/---

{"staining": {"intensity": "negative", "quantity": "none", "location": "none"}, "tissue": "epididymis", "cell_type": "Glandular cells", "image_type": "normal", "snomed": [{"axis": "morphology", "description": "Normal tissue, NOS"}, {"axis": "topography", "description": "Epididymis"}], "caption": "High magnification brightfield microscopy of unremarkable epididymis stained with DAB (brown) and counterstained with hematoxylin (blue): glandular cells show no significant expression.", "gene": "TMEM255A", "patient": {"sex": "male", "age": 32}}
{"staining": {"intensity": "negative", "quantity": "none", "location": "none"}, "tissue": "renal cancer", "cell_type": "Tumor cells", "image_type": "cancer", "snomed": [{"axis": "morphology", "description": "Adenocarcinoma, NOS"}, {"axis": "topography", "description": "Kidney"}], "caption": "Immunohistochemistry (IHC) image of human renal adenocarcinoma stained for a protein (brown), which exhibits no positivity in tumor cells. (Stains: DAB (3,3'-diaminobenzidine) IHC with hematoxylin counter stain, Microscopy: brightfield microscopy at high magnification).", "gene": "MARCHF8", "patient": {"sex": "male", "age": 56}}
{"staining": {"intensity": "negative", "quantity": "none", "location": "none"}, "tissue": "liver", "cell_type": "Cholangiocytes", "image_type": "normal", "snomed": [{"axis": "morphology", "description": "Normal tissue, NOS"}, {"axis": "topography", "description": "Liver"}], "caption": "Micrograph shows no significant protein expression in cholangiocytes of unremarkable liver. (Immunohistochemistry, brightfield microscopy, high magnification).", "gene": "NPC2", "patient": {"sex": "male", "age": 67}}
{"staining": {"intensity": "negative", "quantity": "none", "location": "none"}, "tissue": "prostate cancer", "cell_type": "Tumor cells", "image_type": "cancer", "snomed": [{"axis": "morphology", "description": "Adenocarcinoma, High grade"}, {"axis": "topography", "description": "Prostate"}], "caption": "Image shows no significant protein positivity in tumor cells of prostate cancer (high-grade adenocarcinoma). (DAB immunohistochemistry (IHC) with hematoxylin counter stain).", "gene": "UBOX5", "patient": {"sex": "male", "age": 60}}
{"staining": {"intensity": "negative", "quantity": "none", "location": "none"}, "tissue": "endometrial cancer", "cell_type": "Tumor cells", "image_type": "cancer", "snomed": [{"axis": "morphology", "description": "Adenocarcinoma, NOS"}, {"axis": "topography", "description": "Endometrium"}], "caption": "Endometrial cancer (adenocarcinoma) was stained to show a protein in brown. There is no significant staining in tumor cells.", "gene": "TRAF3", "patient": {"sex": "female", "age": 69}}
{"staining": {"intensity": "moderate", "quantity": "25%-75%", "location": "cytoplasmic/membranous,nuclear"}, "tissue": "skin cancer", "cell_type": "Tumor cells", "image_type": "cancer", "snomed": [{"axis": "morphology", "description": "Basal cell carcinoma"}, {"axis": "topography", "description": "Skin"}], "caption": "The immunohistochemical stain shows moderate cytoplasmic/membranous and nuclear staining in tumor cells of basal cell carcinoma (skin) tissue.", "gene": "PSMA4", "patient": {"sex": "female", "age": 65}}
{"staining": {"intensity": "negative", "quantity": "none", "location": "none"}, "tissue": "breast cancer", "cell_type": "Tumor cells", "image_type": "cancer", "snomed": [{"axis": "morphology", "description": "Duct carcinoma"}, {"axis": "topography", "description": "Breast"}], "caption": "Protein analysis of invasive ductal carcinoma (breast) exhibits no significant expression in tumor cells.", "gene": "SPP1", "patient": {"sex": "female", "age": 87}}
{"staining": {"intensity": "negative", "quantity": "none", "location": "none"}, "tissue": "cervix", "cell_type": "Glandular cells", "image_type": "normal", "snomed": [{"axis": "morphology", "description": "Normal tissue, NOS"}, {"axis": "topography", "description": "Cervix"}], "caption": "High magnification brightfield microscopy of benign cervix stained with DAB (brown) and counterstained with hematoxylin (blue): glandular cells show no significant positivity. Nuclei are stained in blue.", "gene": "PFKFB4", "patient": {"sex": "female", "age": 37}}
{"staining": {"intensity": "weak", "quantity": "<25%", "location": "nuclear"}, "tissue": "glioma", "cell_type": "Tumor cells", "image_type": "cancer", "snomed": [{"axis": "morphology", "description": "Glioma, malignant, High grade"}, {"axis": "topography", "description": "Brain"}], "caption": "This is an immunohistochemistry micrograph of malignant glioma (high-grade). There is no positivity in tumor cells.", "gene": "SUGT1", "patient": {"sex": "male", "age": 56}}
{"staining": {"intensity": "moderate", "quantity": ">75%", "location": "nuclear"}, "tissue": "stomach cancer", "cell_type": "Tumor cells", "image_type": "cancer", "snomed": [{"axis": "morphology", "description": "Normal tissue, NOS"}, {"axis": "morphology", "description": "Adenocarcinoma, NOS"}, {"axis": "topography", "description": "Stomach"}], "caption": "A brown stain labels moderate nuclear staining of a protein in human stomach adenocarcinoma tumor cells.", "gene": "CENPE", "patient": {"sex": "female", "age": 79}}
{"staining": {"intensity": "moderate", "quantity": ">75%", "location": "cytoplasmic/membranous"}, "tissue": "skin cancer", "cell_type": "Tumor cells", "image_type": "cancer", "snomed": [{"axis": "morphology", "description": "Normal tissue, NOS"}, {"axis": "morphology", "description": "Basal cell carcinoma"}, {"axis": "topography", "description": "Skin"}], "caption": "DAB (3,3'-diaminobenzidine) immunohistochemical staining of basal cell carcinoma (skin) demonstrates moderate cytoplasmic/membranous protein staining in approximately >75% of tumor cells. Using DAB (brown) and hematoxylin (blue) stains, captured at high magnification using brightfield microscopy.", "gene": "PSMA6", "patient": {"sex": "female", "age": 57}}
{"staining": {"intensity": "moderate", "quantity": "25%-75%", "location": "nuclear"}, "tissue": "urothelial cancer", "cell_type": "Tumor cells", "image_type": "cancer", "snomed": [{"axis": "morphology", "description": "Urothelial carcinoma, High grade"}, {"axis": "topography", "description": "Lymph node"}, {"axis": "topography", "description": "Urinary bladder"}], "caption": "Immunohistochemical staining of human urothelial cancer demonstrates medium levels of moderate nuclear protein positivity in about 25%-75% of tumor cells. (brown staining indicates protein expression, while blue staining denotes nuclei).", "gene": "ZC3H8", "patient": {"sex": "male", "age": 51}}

\---

Give the full listing above again, exactly as it was presented.

** Result of this task **
{"staining": {"intensity": "negative", "quantity": "none", "location": "none"}, "tissue": "epididymis", "cell_type": "Glandular cells", "image_type": "normal", "snomed": [{"axis": "morphology", "description": "Normal tissue, NOS"}, {"axis": "topography", "description": "Epididymis"}], "caption": "High magnification brightfield microscopy of unremarkable epididymis stained with DAB (brown) and counterstained with hematoxylin (blue): glandular cells show no significant expression.", "gene": "TMEM255A", "patient": {"sex": "male", "age": 32}}
{"staining": {"intensity": "negative", "quantity": "none", "location": "none"}, "tissue": "renal cancer", "cell_type": "Tumor cells", "image_type": "cancer", "snomed": [{"axis": "morphology", "description": "Adenocarcinoma, NOS"}, {"axis": "topography", "description": "Kidney"}], "caption": "Immunohistochemistry (IHC) image of human renal adenocarcinoma stained for a protein (brown), which exhibits no positivity in tumor cells. (Stains: DAB (3,3'-diaminobenzidine) IHC with hematoxylin counter stain, Microscopy: brightfield microscopy at high magnification).", "gene": "MARCHF8", "patient": {"sex": "male", "age": 56}}
{"staining": {"intensity": "negative", "quantity": "none", "location": "none"}, "tissue": "liver", "cell_type": "Cholangiocytes", "image_type": "normal", "snomed": [{"axis": "morphology", "description": "Normal tissue, NOS"}, {"axis": "topography", "description": "Liver"}], "caption": "Micrograph shows no significant protein expression in cholangiocytes of unremarkable liver. (Immunohistochemistry, brightfield microscopy, high magnification).", "gene": "NPC2", "patient": {"sex": "male", "age": 67}}
{"staining": {"intensity": "negative", "quantity": "none", "location": "none"}, "tissue": "prostate cancer", "cell_type": "Tumor cells", "image_type": "cancer", "snomed": [{"axis": "morphology", "description": "Adenocarcinoma, High grade"}, {"axis": "topography", "description": "Prostate"}], "caption": "Image shows no significant protein positivity in tumor cells of prostate cancer (high-grade adenocarcinoma). (DAB immunohistochemistry (IHC) with hematoxylin counter stain).", "gene": "UBOX5", "patient": {"sex": "male", "age": 60}}
{"staining": {"intensity": "negative", "quantity": "none", "location": "none"}, "tissue": "endometrial cancer", "cell_type": "Tumor cells", "image_type": "cancer", "snomed": [{"axis": "morphology", "description": "Adenocarcinoma, NOS"}, {"axis": "topography", "description": "Endometrium"}], "caption": "Endometrial cancer (adenocarcinoma) was stained to show a protein in brown. There is no significant staining in tumor cells.", "gene": "TRAF3", "patient": {"sex": "female", "age": 69}}
{"staining": {"intensity": "moderate", "quantity": "25%-75%", "location": "cytoplasmic/membranous,nuclear"}, "tissue": "skin cancer", "cell_type": "Tumor cells", "image_type": "cancer", "snomed": [{"axis": "morphology", "description": "Basal cell carcinoma"}, {"axis": "topography", "description": "Skin"}], "caption": "The immunohistochemical stain shows moderate cytoplasmic/membranous and nuclear staining in tumor cells of basal cell carcinoma (skin) tissue.", "gene": "PSMA4", "patient": {"sex": "female", "age": 65}}
{"staining": {"intensity": "negative", "quantity": "none", "location": "none"}, "tissue": "breast cancer", "cell_type": "Tumor cells", "image_type": "cancer", "snomed": [{"axis": "morphology", "description": "Duct carcinoma"}, {"axis": "topography", "description": "Breast"}], "caption": "Protein analysis of invasive ductal carcinoma (breast) exhibits no significant expression in tumor cells.", "gene": "SPP1", "patient": {"sex": "female", "age": 87}}
{"staining": {"intensity": "negative", "quantity": "none", "location": "none"}, "tissue": "cervix", "cell_type": "Glandular cells", "image_type": "normal", "snomed": [{"axis": "morphology", "description": "Normal tissue, NOS"}, {"axis": "topography", "description": "Cervix"}], "caption": "High magnification brightfield microscopy of benign cervix stained with DAB (brown) and counterstained with hematoxylin (blue): glandular cells show no significant positivity. Nuclei are stained in blue.", "gene": "PFKFB4", "patient": {"sex": "female", "age": 37}}
{"staining": {"intensity": "weak", "quantity": "<25%", "location": "nuclear"}, "tissue": "glioma", "cell_type": "Tumor cells", "image_type": "cancer", "snomed": [{"axis": "morphology", "description": "Glioma, malignant, High grade"}, {"axis": "topography", "description": "Brain"}], "caption": "This is an immunohistochemistry micrograph of malignant glioma (high-grade). There is no positivity in tumor cells.", "gene": "SUGT1", "patient": {"sex": "male", "age": 56}}
{"staining": {"intensity": "moderate", "quantity": ">75%", "location": "nuclear"}, "tissue": "stomach cancer", "cell_type": "Tumor cells", "image_type": "cancer", "snomed": [{"axis": "morphology", "description": "Normal tissue, NOS"}, {"axis": "morphology", "description": "Adenocarcinoma, NOS"}, {"axis": "topography", "description": "Stomach"}], "caption": "A brown stain labels moderate nuclear staining of a protein in human stomach adenocarcinoma tumor cells.", "gene": "CENPE", "patient": {"sex": "female", "age": 79}}
{"staining": {"intensity": "moderate", "quantity": ">75%", "location": "cytoplasmic/membranous"}, "tissue": "skin cancer", "cell_type": "Tumor cells", "image_type": "cancer", "snomed": [{"axis": "morphology", "description": "Normal tissue, NOS"}, {"axis": "morphology", "description": "Basal cell carcinoma"}, {"axis": "topography", "description": "Skin"}], "caption": "DAB (3,3'-diaminobenzidine) immunohistochemical staining of basal cell carcinoma (skin) demonstrates moderate cytoplasmic/membranous protein staining in approximately >75% of tumor cells. Using DAB (brown) and hematoxylin (blue) stains, captured at high magnification using brightfield microscopy.", "gene": "PSMA6", "patient": {"sex": "female", "age": 57}}
{"staining": {"intensity": "moderate", "quantity": "25%-75%", "location": "nuclear"}, "tissue": "urothelial cancer", "cell_type": "Tumor cells", "image_type": "cancer", "snomed": [{"axis": "morphology", "description": "Urothelial carcinoma, High grade"}, {"axis": "topography", "description": "Lymph node"}, {"axis": "topography", "description": "Urinary bladder"}], "caption": "Immunohistochemical staining of human urothelial cancer demonstrates medium levels of moderate nuclear protein positivity in about 25%-75% of tumor cells. (brown staining indicates protein expression, while blue staining denotes nuclei).", "gene": "ZC3H8", "patient": {"sex": "male", "age": 51}}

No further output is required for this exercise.